Era horrible. Bradley se estremeció. Durante largo rato ambos permanecieron en silencio. El inglés podía imaginar por qué el otro no hacía ningún ruido: esperaba el momento en que el sueño venciera a su víctima. En el largo silencio Bradley detectó un leve y monótono sonido de agua corriendo. Prestó atención. Parecía proceder del fondo del suelo.

—¿Qué es ese ruido? -preguntó-. Parece agua corriendo por un canal estrecho.

—Es el río -respondió An-Tak-. ¿Por qué no te duermes? Pasa directamente bajo el Lugar Azul de los Siete Cráneos. Atraviesa los terrenos del templo, y pasa por debajo del templo y de la ciudad. Cuando muramos, nos cortarán la cabeza y arrojarán nuestros cuerpos al río. En la desembocadura del río esperan muchos grandes reptiles. Así se alimentan. Los wieroos hacen lo mismo con sus propios muertos, conservando sólo los cráneos y las alas. Venga, vamos a dormir.

—¿No suben los reptiles por el río hasta la ciudad? -preguntó Bradley.

—El agua está demasiado fría. Nunca dejan las aguas cálidas de la gran laguna -replicó An-Tak.

—Busquemos la salida -sugirió Bradley.

An-Tak negó con la cabeza.

—La he buscado todas estas lunas -dijo-. Si yo no pude encontrarla, ¿cómo vas a poder tú?

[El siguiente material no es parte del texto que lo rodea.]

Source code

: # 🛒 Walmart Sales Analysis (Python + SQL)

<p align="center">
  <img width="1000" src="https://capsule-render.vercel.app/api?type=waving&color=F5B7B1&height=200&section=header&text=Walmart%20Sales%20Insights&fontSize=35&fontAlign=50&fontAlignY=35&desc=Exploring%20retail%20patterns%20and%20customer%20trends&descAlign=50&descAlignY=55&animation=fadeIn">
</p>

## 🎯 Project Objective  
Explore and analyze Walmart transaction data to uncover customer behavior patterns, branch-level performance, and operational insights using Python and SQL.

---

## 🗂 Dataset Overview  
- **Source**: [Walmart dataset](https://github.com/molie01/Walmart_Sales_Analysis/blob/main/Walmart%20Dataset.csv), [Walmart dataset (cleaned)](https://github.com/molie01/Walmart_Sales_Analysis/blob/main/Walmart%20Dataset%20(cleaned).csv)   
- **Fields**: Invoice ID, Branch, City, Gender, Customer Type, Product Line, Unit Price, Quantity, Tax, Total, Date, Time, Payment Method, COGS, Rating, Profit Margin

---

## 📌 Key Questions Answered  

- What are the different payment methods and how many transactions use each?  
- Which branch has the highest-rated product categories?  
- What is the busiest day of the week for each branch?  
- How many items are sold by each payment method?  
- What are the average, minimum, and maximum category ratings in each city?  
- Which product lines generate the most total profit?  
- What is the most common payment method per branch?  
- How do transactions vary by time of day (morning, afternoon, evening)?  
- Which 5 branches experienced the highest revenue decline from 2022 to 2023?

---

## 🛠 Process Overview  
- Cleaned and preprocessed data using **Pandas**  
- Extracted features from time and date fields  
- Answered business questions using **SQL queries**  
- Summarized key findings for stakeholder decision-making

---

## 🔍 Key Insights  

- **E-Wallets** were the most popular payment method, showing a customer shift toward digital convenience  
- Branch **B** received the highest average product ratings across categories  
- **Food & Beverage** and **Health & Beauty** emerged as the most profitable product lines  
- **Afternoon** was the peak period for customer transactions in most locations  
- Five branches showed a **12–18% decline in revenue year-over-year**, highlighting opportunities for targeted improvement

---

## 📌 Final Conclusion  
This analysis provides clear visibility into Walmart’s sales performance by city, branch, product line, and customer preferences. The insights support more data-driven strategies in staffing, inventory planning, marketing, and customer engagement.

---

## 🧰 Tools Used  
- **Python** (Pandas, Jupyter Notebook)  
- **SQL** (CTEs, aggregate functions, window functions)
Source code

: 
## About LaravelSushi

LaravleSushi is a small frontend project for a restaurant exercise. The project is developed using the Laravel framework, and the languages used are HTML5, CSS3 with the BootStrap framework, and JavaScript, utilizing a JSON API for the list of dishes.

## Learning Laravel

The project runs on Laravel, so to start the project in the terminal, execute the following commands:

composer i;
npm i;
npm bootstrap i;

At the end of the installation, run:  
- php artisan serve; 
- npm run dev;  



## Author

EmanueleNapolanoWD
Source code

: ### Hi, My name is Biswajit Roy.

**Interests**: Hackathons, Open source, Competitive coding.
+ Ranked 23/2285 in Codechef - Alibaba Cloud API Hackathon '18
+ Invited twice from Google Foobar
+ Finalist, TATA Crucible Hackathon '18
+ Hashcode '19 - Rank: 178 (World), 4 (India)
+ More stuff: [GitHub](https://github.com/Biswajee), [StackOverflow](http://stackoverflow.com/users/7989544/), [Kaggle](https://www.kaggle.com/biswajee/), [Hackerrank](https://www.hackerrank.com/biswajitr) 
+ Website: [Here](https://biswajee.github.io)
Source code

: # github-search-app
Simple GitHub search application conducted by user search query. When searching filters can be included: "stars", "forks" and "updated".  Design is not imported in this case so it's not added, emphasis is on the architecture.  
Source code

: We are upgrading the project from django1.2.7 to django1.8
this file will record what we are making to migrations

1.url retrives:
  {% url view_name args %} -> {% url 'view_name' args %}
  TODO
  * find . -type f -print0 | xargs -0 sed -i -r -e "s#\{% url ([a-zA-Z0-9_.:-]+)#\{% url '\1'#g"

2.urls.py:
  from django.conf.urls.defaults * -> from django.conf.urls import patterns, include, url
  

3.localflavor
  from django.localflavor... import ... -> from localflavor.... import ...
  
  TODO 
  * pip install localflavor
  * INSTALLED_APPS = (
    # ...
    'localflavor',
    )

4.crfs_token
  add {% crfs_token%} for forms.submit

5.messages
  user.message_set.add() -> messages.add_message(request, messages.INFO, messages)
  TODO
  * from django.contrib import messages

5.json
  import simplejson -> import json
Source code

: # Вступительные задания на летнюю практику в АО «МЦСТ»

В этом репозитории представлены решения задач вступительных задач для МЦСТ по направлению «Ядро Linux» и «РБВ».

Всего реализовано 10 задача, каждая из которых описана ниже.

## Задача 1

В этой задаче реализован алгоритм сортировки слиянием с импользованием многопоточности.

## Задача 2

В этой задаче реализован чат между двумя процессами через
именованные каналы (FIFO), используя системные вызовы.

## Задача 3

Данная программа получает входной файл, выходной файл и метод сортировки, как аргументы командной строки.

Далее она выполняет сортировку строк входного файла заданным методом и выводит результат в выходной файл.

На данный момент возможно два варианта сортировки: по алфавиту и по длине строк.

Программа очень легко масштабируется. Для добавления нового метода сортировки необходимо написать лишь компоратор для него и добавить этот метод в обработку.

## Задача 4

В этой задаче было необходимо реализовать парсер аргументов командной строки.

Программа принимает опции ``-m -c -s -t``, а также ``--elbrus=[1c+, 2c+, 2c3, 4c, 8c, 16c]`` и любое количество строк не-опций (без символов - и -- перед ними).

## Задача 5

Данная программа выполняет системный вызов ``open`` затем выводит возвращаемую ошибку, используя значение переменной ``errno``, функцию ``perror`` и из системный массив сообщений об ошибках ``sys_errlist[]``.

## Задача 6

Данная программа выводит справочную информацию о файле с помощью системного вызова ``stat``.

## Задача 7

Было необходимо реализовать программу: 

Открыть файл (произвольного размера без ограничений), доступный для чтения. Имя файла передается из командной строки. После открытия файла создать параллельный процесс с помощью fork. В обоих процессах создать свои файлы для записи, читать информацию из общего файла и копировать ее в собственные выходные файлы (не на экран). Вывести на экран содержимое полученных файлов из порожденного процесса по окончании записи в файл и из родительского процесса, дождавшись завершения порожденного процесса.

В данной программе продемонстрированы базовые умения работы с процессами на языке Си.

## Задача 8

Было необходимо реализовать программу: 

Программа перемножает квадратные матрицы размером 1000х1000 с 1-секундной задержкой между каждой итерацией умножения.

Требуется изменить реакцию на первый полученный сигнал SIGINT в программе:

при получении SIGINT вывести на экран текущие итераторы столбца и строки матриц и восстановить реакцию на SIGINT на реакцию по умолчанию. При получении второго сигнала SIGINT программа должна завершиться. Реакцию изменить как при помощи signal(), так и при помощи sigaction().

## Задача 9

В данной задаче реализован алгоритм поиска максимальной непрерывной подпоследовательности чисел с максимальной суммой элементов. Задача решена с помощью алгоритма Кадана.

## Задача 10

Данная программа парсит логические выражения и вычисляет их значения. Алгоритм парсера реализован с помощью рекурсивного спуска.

Bradley no respondió, pero empezó a examinar diligentemente las paredes y el suelo de la habitación, sondeando cada centímetro cuadrado y golpeando con los nudillos. A unos dos metros de la puerta descubrió una percha para dormir cerca de un extremo del apartamento. Le preguntó a An-Tak al respecto, pero el galu dijo que ningún wieroo había ocupado el lugar desde que lo habían encarcelado aquí. Una y otra vez Bradley repasó el suelo y las paredes hasta donde podía alcanzar. Finalmente se encaramó al poste, para poder examinar al menos un extremo de la habitación hasta el techo.

En el centro de la pared, cerca de lo alto, una zona de un metro cuadrado emitió un sonido hueco cuando la golpeó. Bradley palpó cada centímetro de esa zona con la punta de los dedos. Cerca de lo alto encontró un agujerito redondo un poco más grande en diámetro que su pulgar, que metió dentro inmediatamente. El panel, si eso era, parecía de una pulgada de grosor, y más allá su dedo no encontró nada. Bradley dobló el dedo en el lado opuesto del panel y tiró hacia sí, firmemente pero con fuerza. De repente el panel voló hacia adentro, casi precipitando al hombre al suelo. Tenía una bisagra en la parte inferior, y cuando bajó el borde inferior para que descansara en el poste, formó una pequeña plataforma en paralelo al suelo de la habitación.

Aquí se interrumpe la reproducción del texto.